Fracking Europe – Spanish Edition

Joining similar efforts to the south, Spain’s Basque Country region have announced an investment partnership with European and U.S. companies to help explore the area’s shale potential over the coming year.

Following the positive results of fourteen test wells drilled in the region, the Basque president announced a plan to initiate a series of exploratory wells in the region meant to help the region access an estimated 200 trillion cubic feet of free and absorbed gas; enough to supply the country with reserves for five years or the Basque region for 60 years. Funded by an initial $100 million investment, the project will be split between three significant actors, including Basque Energy with 42.8 percent, Texas’ Heyco with 21.8 percent and Cambria Europe with the remaining 35.4 percent.

Planned for 2012, the two appraisal wells will reach upwards of 15,000 ft into the dense Cretaceous Valmaseda formation, which presents a favorable consistency of shale and dense sand for the necessary hydraulic fracturing process.

Touted as a tool for greater energy independence and sustainability both locally and nationally, the Basque shale project is the second of its kind in Spain, joining California’s BNK who launched their respective effort in the Castille and Leon region earlier this year.

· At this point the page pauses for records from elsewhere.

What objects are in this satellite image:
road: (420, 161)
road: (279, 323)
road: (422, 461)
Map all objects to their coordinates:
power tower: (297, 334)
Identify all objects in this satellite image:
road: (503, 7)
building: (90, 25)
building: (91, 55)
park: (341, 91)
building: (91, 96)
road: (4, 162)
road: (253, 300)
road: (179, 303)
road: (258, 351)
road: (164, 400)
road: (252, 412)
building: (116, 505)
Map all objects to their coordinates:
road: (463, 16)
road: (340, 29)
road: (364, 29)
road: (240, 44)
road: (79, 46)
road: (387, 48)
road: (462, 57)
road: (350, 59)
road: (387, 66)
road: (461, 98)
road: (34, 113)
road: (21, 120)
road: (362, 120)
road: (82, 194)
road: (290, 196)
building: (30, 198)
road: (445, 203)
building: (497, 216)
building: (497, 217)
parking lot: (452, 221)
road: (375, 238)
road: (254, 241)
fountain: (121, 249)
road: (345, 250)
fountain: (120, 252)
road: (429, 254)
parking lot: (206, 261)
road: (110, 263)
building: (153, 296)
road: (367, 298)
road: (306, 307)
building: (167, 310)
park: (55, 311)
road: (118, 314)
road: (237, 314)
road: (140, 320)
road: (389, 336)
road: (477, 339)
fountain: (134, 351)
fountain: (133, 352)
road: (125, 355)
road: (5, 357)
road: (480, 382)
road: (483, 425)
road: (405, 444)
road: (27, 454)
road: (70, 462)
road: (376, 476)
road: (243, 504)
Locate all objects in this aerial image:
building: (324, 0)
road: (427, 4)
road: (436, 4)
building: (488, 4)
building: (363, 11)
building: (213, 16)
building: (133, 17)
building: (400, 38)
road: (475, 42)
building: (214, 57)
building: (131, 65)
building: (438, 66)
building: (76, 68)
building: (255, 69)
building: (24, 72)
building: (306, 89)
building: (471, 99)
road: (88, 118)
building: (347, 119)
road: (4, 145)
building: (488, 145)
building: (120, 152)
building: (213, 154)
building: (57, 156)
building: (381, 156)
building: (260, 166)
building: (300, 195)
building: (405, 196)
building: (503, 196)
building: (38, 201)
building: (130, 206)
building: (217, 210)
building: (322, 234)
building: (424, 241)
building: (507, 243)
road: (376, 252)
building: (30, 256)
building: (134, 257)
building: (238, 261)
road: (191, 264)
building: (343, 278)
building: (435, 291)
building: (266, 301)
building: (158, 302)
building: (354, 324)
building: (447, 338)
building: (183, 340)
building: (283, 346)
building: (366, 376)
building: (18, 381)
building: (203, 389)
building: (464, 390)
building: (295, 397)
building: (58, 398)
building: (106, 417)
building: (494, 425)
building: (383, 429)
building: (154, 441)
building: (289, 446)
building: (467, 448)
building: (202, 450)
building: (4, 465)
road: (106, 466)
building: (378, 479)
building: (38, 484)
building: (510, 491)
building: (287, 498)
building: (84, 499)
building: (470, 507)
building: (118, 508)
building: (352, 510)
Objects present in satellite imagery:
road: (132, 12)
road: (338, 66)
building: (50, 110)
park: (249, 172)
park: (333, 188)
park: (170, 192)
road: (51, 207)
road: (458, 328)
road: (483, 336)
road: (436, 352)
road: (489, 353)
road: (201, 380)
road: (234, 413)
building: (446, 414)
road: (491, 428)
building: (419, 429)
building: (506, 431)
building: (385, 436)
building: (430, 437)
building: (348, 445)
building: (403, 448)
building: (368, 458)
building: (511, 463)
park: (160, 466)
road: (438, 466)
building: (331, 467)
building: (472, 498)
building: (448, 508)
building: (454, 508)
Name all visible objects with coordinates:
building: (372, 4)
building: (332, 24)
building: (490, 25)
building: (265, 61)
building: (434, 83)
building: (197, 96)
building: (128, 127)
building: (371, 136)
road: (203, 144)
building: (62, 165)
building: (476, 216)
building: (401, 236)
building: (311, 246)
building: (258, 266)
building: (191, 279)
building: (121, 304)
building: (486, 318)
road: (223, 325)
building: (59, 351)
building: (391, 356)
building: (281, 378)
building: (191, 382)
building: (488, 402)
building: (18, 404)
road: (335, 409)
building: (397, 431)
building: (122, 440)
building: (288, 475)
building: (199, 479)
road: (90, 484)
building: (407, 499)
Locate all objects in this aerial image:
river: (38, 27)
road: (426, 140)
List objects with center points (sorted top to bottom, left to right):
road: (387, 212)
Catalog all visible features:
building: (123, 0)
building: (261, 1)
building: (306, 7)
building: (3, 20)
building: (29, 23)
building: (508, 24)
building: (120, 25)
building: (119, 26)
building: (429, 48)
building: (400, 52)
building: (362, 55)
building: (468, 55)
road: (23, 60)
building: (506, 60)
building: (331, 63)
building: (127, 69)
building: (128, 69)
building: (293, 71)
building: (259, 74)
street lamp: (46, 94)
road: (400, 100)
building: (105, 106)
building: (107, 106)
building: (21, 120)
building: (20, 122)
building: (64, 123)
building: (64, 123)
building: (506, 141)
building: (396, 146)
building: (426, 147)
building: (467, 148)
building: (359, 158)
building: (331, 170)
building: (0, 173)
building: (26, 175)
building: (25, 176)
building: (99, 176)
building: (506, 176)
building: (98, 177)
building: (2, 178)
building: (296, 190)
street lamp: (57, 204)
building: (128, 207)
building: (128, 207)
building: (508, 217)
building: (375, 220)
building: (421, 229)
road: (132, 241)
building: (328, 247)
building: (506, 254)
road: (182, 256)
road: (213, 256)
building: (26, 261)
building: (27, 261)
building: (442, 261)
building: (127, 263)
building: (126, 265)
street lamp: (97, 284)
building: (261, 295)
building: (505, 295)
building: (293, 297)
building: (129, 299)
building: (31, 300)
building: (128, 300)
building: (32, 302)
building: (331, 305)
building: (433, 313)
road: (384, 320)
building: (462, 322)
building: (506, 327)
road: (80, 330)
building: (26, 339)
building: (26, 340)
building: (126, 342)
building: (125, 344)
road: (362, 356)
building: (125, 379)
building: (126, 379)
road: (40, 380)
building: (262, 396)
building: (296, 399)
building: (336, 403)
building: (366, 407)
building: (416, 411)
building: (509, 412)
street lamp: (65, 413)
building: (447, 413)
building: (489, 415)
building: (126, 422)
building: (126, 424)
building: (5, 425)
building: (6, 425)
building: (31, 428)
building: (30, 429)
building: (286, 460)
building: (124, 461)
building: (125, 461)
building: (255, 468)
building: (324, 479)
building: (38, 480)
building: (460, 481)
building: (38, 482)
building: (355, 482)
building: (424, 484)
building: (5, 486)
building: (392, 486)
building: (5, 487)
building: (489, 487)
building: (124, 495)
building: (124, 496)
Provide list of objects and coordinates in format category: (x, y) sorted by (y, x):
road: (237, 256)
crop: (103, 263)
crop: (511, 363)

BNK took on 234,000 acres in the central region, with the agreement that they will conduct a geological analysis during the first year and drill two wells in year two, three and four, with three wells promised for year five. The acquisition builds on earlier investments in the region including 61,470 acres in the Northern Spanish region of Cantabria.

Although shale projects and the necessary hydraulic fracturing have elicited government and public protests as the practice spreads across Europe, these worries have not manifested themselves in any significant way in Spain. Facing a precarious economic landscape and heavy dependence on foreign energy resources, novel and unconventional approaches to energy generation have been welcome in the Southern European country, especially as alternative resources have suffered as a result of cuts in research spending and subsidies.